**Provided passage**
※ ※ ※
'infos' automatically stripped if they are accessed in mixin

I have a mixin which needs to override the compute_actions_from_input_dict function in a policy.

I was previously doing this using compute_actions in version 1.1.0 but wanted to update this to use 1.2.0.

I’m using a method to create action masks which relies on choosing from a tree of possible actions during exploration phase and applying action masks accordingly to calculate logits/logps etc.

I’m passing the info dictionary to the compute_actions_from_input_dict… but It is getting stripped out of the dictionary because its not accessed in either the model or the post-processing.

My current workaround is to not use the trajectory view API and override compute_actions() with _use_trajectory_view_api=False (which in version 1.2.0 this throws another error about model.num_framestack which I can’t work out, so i ended up reverting to 1.1.0)

Is there something I am doing wrong?

I’ve included my custom compute function (up to the point where ‘infos’ is accessed)

@override(Policy)
    def compute_actions_from_input_dict(self, input_dict, explore=None, timestep=None, episodes=None, **kwargs):

        if not self.config['env_config'].get('invalid_action_masking', False):
            raise RuntimeError('invalid_action_masking must be set to True in env_config to use this mixin')

        explore = explore if explore is not None else self.config["explore"]
        timestep = timestep if timestep is not None else self.global_timestep

        with torch.no_grad():
            # Pass lazy (torch) tensor dict to Model as `input_dict`.
            input_dict = self._lazy_tensor_dict(input_dict)
            # Pack internal state inputs into (separate) list.
            state_batches = [
                input_dict[k] for k in input_dict.keys() if "state_in" in k[:8]
            ]
            # Calculate RNN sequence lengths.
            seq_lens = np.array([1] * len(input_dict["obs"])) \
                if state_batches else None

            # Call the exploration before_compute_actions hook.
            self.exploration.before_compute_actions(
                explore=explore, timestep=timestep)

            dist_inputs, state_out = self.model(input_dict, state_batches,
                                                seq_lens)
            # Extract the tree from the info batch
            valid_action_trees = []
            infos = input_dict[SampleBatch.INFOS]
            for info in infos:
                if not isinstance(info, torch.Tensor) and 'valid_action_tree' in info:
                    valid_action_trees.append(info['valid_action_tree'])
                else:
                    valid_action_trees.append({0: {0: {0: [0]}}})

Hey @Bam4d . Thanks for filing this. I can reproduce the error.
Taking a look right now …

1 Like

Here is the issue and the PR for the fix:

Issue: [RLlib] `Policy.compute_actions_from_input_dict` does not properly track accessed fields for the Policy's view-requirements. · Issue #14385 · ray-project/ray · GitHub
PR: [RLlib] Issue 14385: `Policy.compute_actions_from_input_dict` does not properly track accessed fields for Policy's view requirements. by sven1977 · Pull Request #14386 · ray-project/ray · GitHub

1 Like
※ ※ ※
**Exercise instructions**
(A) Answer these from the thread about 'infos' being stripped in a mixin:
(i) Which version was the poster trying to update to?
(ii) Which setting must be True in env_config for the mixin to run?
(iii) What number does the reported issue carry?
(B) Retype the passage from the thread starting at "I was previously" and ending at "am doing wrong?".

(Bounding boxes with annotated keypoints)
※ ※ ※
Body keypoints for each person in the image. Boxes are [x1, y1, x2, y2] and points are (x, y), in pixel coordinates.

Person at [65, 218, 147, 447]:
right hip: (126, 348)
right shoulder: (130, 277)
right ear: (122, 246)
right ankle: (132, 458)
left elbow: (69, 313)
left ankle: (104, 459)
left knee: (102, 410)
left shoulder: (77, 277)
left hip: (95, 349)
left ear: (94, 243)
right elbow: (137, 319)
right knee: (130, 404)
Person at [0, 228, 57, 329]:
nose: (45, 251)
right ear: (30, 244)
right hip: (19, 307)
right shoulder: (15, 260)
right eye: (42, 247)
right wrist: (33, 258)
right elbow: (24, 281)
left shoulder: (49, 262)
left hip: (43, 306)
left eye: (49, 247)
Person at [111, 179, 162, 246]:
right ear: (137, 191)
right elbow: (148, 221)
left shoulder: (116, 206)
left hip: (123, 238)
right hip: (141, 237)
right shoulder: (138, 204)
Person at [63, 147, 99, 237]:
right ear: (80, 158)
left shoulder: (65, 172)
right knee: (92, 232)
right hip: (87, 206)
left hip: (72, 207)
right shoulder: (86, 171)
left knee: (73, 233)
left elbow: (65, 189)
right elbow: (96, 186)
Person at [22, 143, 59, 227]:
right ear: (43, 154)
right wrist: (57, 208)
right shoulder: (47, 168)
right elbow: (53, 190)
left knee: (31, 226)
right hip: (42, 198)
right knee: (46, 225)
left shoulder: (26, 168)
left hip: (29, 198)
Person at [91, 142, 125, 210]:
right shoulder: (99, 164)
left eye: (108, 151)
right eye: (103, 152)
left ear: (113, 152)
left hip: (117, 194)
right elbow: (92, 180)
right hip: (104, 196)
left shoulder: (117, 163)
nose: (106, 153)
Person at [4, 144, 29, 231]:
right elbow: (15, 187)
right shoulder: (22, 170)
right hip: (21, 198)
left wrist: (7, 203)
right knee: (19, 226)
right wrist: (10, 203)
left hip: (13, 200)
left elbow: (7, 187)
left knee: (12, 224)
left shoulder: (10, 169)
※ ※ ※
**Answers for the tasks**
(A)
(i) 1.2.0
(ii) invalid_action_masking
(iii) #14385

(B)
I was previously doing this using compute_actions in version 1.1.0 but wanted to update this to use 1.2.0.

I’m using a method to create action masks which relies on choosing from a tree of possible actions during exploration phase and applying action masks accordingly to calculate logits/logps etc.

I’m passing the info dictionary to the compute_actions_from_input_dict… but It is getting stripped out of the dictionary because its not accessed in either the model or the post-processing.

My current workaround is to not use the trajectory view API and override compute_actions() with _use_trajectory_view_api=False (which in version 1.2.0 this throws another error about model.num_framestack which I can’t work out, so i ended up reverting to 1.1.0)

Is there something I am doing wrong?